Many athletes in the various major leagues excel at more than one sport. For example, basketball star Dave DeBusschere of the Detroit Pistons and New York Knicks also payed major-league baseball with the Chicago White Sox. Jackie Robinson was a college All-American football player in addition to becoming the major league’s first black baseball player. No one, however, was as versatile as Lionel “Big Train” Conacher, who played in the National Hockey League for several years.
Lionel was an outstanding baseball player with the old Toronto Maple Leafs of the Triple-A International League. Ty Cobb once watched him play and said he could make it into the big leagues. In addition, Conacher was the Canadian light-heavyweight boxing champion and once sparred a couple of rounds with Jack Dempsey. Big Train also played pro football with the Toronto Argonauts. And he was a dandy lacrosse player.
As a young man Conacher was constantly busy with athletics. Once he played a baseball game and tripled home the winning run. Then he raced to the other side of town to play in a lacrosse match. When he arrived, the game was already in progress and his team was losing, 3-0. Conacher put on a uniform and joined the action. He scored four goals, got an assist for another, and his team won.

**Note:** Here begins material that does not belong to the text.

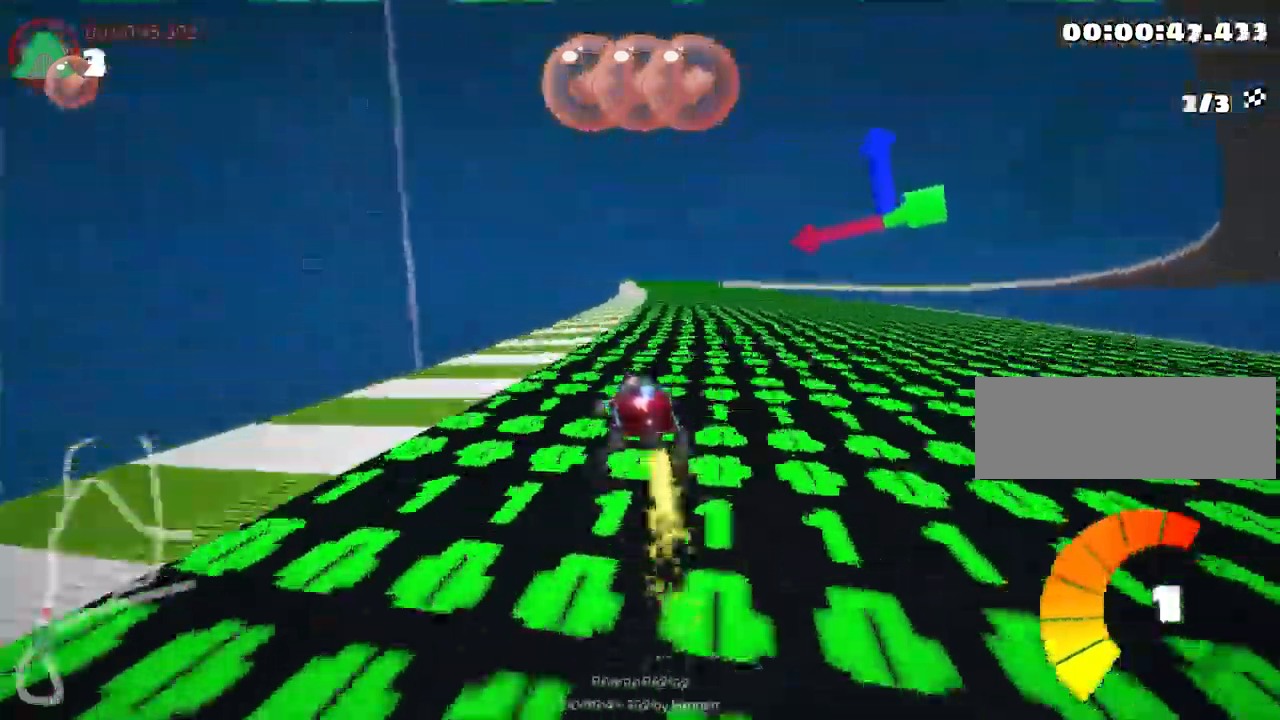
{"keys": ["right", "up"], "events": [[467, "skid", "up"]]}
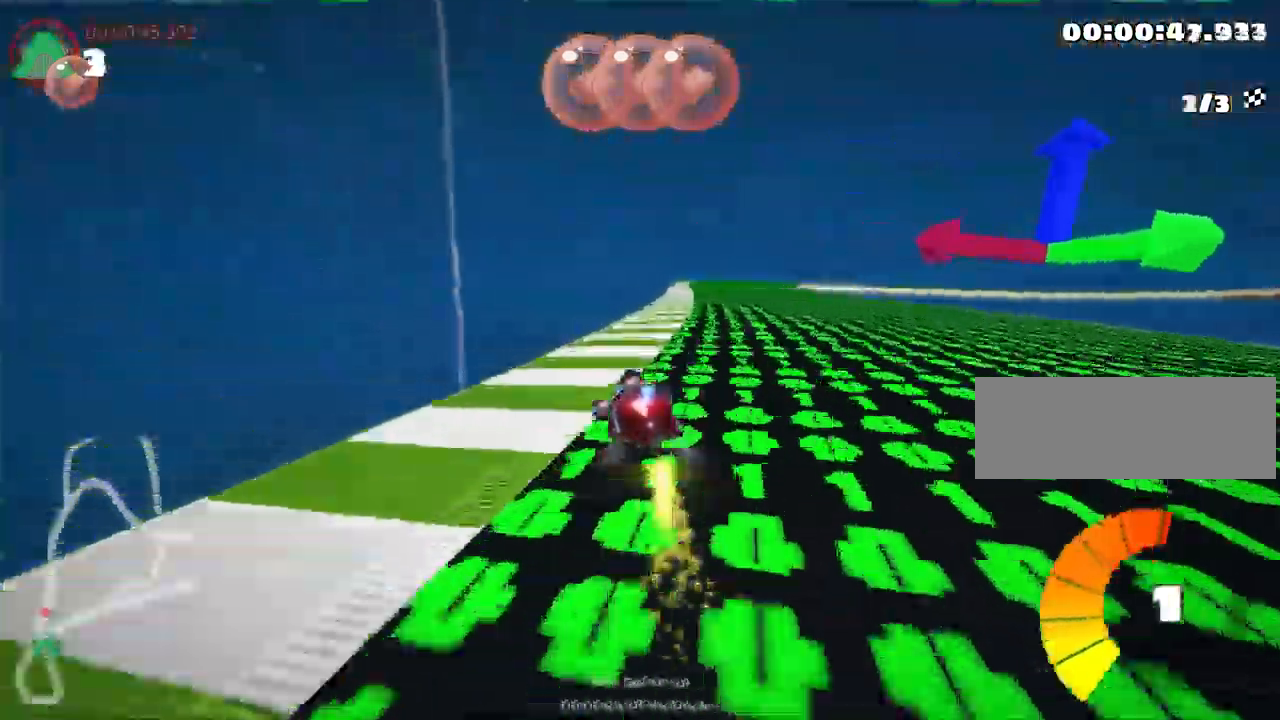
{"keys": ["up"], "events": [[350, "right", "up"]]}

Because his family was too poor to buy skates, Big Train didn’t learn to skate until he was sixteen years old. Only six years later he became a pro hockey player.
From The Giant Book of More Strange But True Sports Stories by Howard Liss. Illustrations by Joe Mathieu.
Conacher went into politics after retiring from sports and went after corruption in boxing–which, being a former champion, he probably knew a lot about. He died from a massive heart attack playing in the annual Parliament baseball game, the day before his daughter’s college graduation.
To be fair, aren’t hockey and boxing the same thing other than sticks & skates?